Mukakaphetsa ng’ombeyo chikopa muwapatse abusa, zammimba ndi mutu atenge amene aphe ng’ombeyo.”
“When you have killed the cow give the hide to cattle herders, offals and the head should go to the one who has slaughtered the cow,” that is how Elliot Joloza a cattle owner at Mponela gives instructions once a cow has been slaughtered from his kraal.
To Joloza and other cattle owners in Malawi, the hide,offals and the head are considered valueless and thus given away.
But wait a minute. A group of businesspersons from Zambia, Tanzania, Mozambiquie, Zimbabwe and even Kenya have found gold in hides as they buy this product at give away prices to process them in their countries.
After they have processed the hides, they are sold to shoe manufacturers around the world at very exorbitant prices.
This is one of the reasons why the shoe making industry in Malawi has stagnated as many individuals who are in the shoe making business have to import the hides from Kenya and the other surrounding countries.
Even the Malawi government has admitted that the country is losing out due to the lack of a tannery and skilled hides processors.
Deputy Director in the Ministry of Industry and Trade Clement Phangaphanga says that lack of a tannery that can process hides up to the crust stage is affecting the growth of the shoe making industry in the country.
The crust stage is the last in the processing of hides for it to be easily used by manufacturers of shoes, bags or belts.
Says Phangaphanga: “Most Malawian shoe manufactures are importing leather from Zambia, Tanzania and even Kenya a situation that can be avoided if the country can process the hides here up to the crust stage.
“We can look at the issues from two angles because while we have been complaining of finished leather products the shoe industry has not been growing as expected. This has negatively affected the few small scale manufacturers who have to import the same hides we export to our neighbouring countries.”
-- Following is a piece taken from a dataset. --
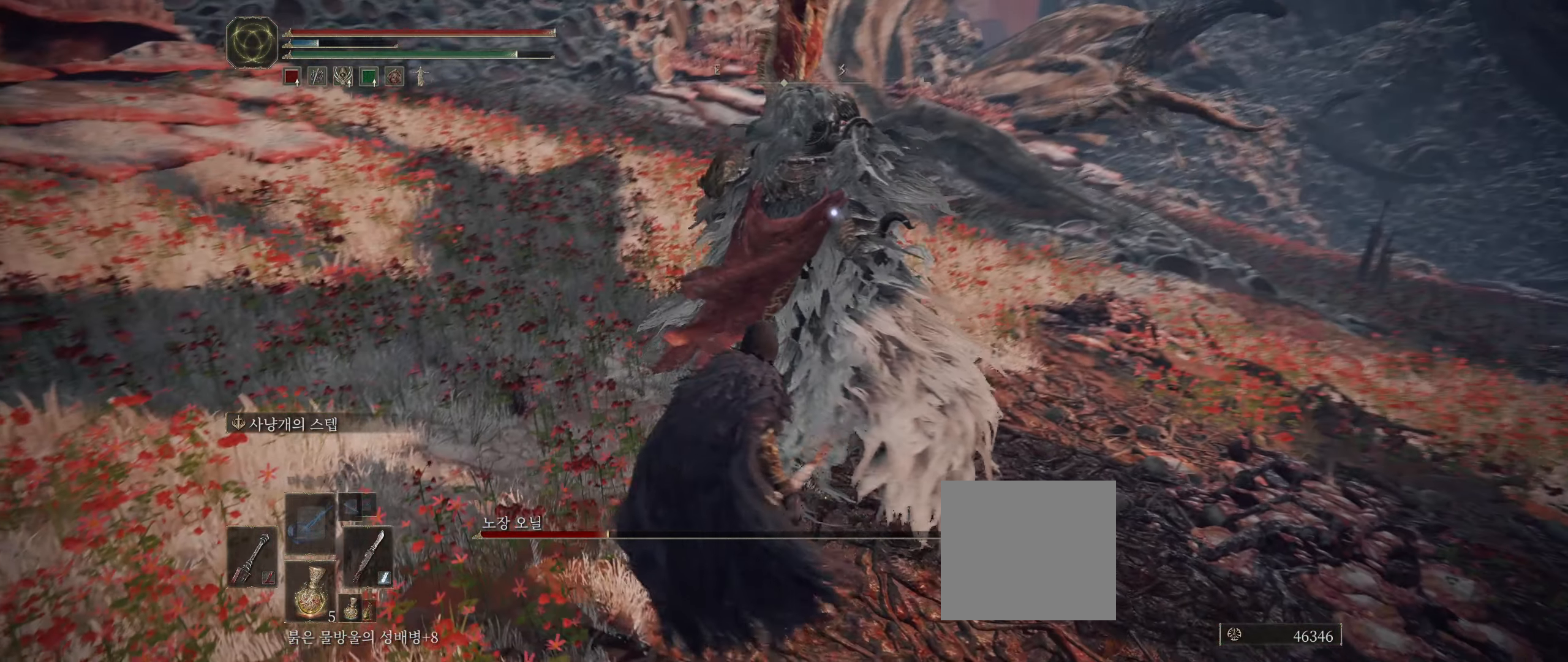
{"buttons": [], "left_stick": "up-right", "events": [[100, "A", "down"], [100, "left_stick", "up-right"], [234, "A", "up"], [350, "L2", "down"], [417, "L2", "up"]]}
Phangaphanga who recently returned from the All Africa Leather Fair in Addis Ababa Ethiopia said Malawi gained invaluable experience at the fair to the extent that it recently organised workshops for those interested to venture into the shoe making industry.
The training which was coordinated by Comesa Leather and Leather Products Institute took place in both the cities of Blantyre and Lilongwe.
One of the trainers Jones Stamalevi of Mandoda Investments says there is huge potential in the shoe making industry and Malawi should invest in a tannery that can produce hides up to the crust stage.
Stamalevi who also accompanied Phangaphanga to the event where he showcased his products said most of the customers who visited his stand were impressed with the quality of shoes on show.
“As a country we have a great potential and I managed to struck some business deals which will enable me get semi processed shoes and finish them here before putting them on the market,” said Stamalevi.
He says if the country can invest in a tannery then many people will be interested to invest in the shoe making industry because currently importing hides is very costly.
“Some Ethiopian traders are very keen to come here and help us set up a tannery and we will just be waiting to see if their promise is going to materialise,” Stamalevi says.
The Local Development Fund (LDF) director for urban development Mike Moyo says the shoe manufacturing business is not growing in the country because most hides are exported to neighbouring countries such as Zambia, Zimbabwe and Tanzania.
Said Moyo:” As a country we should invest in a tannery because that is when we can be processing the hides and exporting them at a much higher price. In Mzimba for example there are so many goats and cattle but who benefits from the hides? Foreigners from Tanzania and Zambia. Ironically when the hides have been processed we buy them at a high price.”
Moyo whose organisation recently organised a training for trainers in hide processing and shoe making in conjuction with the World University Service of Canada (Wusc) said it is important that all the hides and skins tannered here must find a proper market unlike the situation now when traders are making huge profits exporting the hides at Malawian shoe makers expense.
“As the population is growing many Malawians want shoes that are durable and our hides can give us the best shoes. What people should know is that the shoes they buy from outside are made from the same hides that we export on a daily basis,” he said.
Moyo further stated that, “Once we have trained a lot of people in leather processing and have graduated they will be able to form a cooperatives and purchase most of the hides in the country besides teaching others interested to venture into the shoe making industry.”